L'exercice de la captation en lui-même est quelque chose d'assez particulier. Le théâtre les Trois Pierrots peut contenir près de 500 spectateurs. Or, du fait des normes sanitaires, nous avons joué devant une quarantaine de personnes. Ce fut donc une représentation un peu lunaire devant des caméras et peu de public. Mais au final ce fut une représentation très plaisante. En effet, l'émotion de jouer devant le public présent, de retrouver les comédiens et tout simplement de se remettre au travail, ont été plus forts que nos craintes.

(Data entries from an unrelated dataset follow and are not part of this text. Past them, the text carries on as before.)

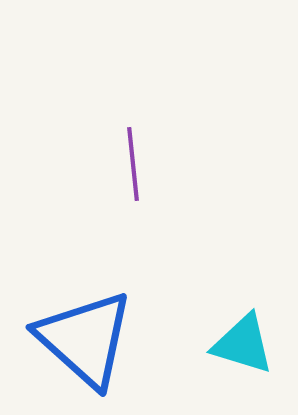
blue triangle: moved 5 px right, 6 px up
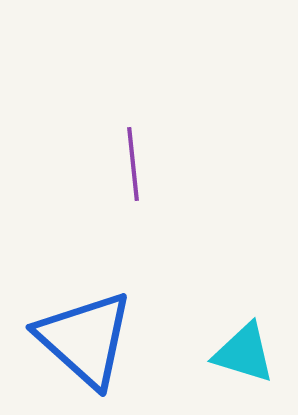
cyan triangle: moved 1 px right, 9 px down
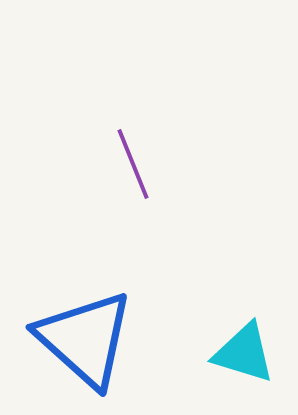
purple line: rotated 16 degrees counterclockwise
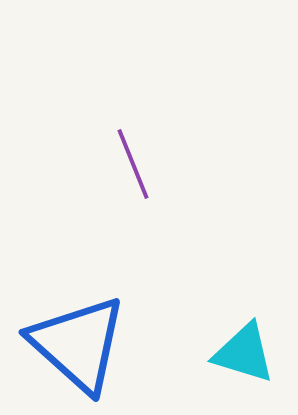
blue triangle: moved 7 px left, 5 px down
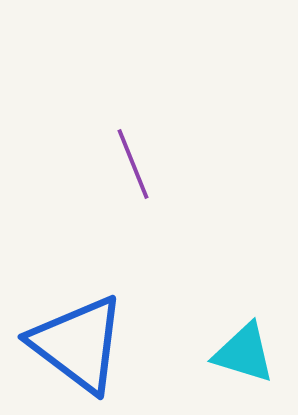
blue triangle: rotated 5 degrees counterclockwise
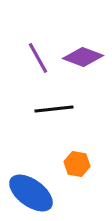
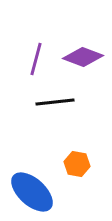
purple line: moved 2 px left, 1 px down; rotated 44 degrees clockwise
black line: moved 1 px right, 7 px up
blue ellipse: moved 1 px right, 1 px up; rotated 6 degrees clockwise
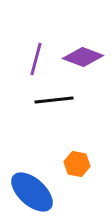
black line: moved 1 px left, 2 px up
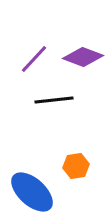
purple line: moved 2 px left; rotated 28 degrees clockwise
orange hexagon: moved 1 px left, 2 px down; rotated 20 degrees counterclockwise
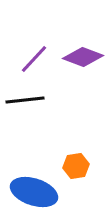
black line: moved 29 px left
blue ellipse: moved 2 px right; rotated 24 degrees counterclockwise
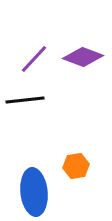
blue ellipse: rotated 66 degrees clockwise
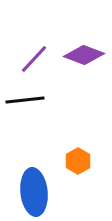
purple diamond: moved 1 px right, 2 px up
orange hexagon: moved 2 px right, 5 px up; rotated 20 degrees counterclockwise
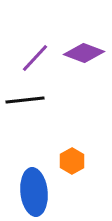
purple diamond: moved 2 px up
purple line: moved 1 px right, 1 px up
orange hexagon: moved 6 px left
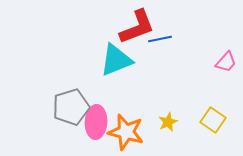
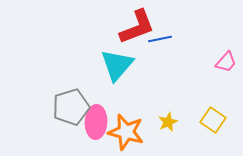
cyan triangle: moved 1 px right, 5 px down; rotated 27 degrees counterclockwise
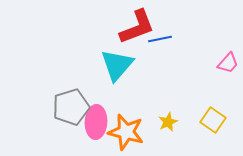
pink trapezoid: moved 2 px right, 1 px down
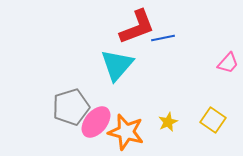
blue line: moved 3 px right, 1 px up
pink ellipse: rotated 36 degrees clockwise
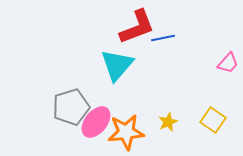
orange star: rotated 21 degrees counterclockwise
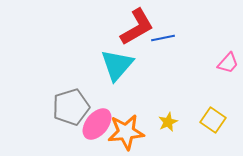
red L-shape: rotated 9 degrees counterclockwise
pink ellipse: moved 1 px right, 2 px down
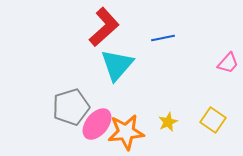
red L-shape: moved 33 px left; rotated 12 degrees counterclockwise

Maria-Nella : Votre répertoire comprend également d'autres œuvres dont les carnets d'Albert Camus. Que peux-tu nous en dire ?
Clément Vieu :
Il s'agit d'un projet que nous accompagnons depuis sa création en 2018 et né de la rencontre entre Stéphane Olivié Bisson et Catherine Camus (fille d'Albert Camus). Ce seul en scène retrace 25 ans de la vie d'Albert Camus à travers ses écrits sur cahiers d'écolier. Avec la famille de l'auteur, Stéphane est parti d'un manuscrit de 900 pages pour tout concentrer sur un spectacle d'une heure et toucher le cœur de cette confession.

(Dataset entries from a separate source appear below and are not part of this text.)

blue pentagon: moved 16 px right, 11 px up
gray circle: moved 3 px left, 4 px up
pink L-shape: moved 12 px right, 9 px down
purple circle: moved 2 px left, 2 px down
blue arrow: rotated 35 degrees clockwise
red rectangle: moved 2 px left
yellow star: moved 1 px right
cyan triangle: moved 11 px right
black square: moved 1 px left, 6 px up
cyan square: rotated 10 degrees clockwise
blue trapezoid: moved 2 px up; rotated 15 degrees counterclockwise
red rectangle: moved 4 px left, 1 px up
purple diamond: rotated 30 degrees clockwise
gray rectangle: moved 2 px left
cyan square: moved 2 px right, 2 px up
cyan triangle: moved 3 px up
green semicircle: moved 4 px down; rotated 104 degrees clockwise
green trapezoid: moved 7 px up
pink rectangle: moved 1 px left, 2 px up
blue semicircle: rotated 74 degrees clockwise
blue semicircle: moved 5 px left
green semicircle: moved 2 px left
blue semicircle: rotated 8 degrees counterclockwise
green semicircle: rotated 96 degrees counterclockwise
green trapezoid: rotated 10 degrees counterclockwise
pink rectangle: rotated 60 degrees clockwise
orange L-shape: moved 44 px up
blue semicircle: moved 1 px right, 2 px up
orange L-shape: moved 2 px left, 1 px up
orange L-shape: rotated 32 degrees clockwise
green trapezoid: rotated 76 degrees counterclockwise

Les carnets d'Albert Camus ont fait un premier Avignon et aujourd'hui nous en sommes à plus de 200 représentations. Ce spectacle qui a un peu voyagé, notamment au Liban, va également faire l'objet d'une tournée.

Maria-Nella : Il me semble qu'au sein d'OLEA Compagnie Méditerranéenne tu as plusieurs casquettes. Que peux-tu nous en dire ?
Clément Vieu :
Effectivement, au sein de la compagnie je suis comédien mais je porte aussi des pièces. Je m'investis beaucoup comme ce fut le cas pour les Carnets d'Albert Camus. D'ailleurs j'ai vraiment découvert son œuvre en produisant ce spectacle. Mais produire ce n'est pas uniquement signer des chèques, c'est être dans l'accompagnement des comédiens, faire des retours, aider une équipe artistique. Certes placé du côté de la production la sphère budgétaire est primordiale mais c'est aussi et surtout faire le meilleur spectacle possible.

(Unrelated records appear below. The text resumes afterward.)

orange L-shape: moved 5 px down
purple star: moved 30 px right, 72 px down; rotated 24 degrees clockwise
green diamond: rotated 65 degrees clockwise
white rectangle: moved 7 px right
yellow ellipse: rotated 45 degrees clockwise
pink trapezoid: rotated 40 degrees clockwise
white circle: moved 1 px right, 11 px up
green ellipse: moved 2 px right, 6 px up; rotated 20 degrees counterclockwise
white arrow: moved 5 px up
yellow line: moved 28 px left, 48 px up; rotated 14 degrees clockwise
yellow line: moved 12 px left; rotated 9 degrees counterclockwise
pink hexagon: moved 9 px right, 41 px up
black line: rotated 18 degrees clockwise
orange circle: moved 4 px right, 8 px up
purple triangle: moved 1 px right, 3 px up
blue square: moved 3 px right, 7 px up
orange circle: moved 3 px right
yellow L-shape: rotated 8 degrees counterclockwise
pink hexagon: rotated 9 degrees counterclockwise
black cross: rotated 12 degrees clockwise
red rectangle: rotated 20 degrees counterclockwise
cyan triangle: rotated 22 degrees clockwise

Maria-Nella : J'aimerais qu'on s'arrête un instant sur le rendez-vous théâtral donné en juin au château de Bellet au-dessus de Nice.
Clément Vieu :
Nous sommes allés voir le château de Bellet sur les hauteurs de la ville. Ce lieu implanté au milieu d'un vignoble semblait se prêter au théâtre en extérieur. Nous leur avons donc proposé de reprendre la pièce « Bar ». Ainsi donc le 18 juin prochain, nous allons tester le format théâtre-dégustation avec en plus de la représentation un Food truck et un peu de musique. L'objectif de ce rendez-vous est multiple. Premièrement il s'agit d'emmener de la culture dans un endroit assez magique à dix minutes du centre-ville et qui n'a jamais accueilli de spectacle. De plus, cet évènement ouvre symboliquement l'été et permet aux spectateurs d'assister à une pièce en plein air tout en buvant (avec modération) un verre et en mangeant un morceau de pissaladière.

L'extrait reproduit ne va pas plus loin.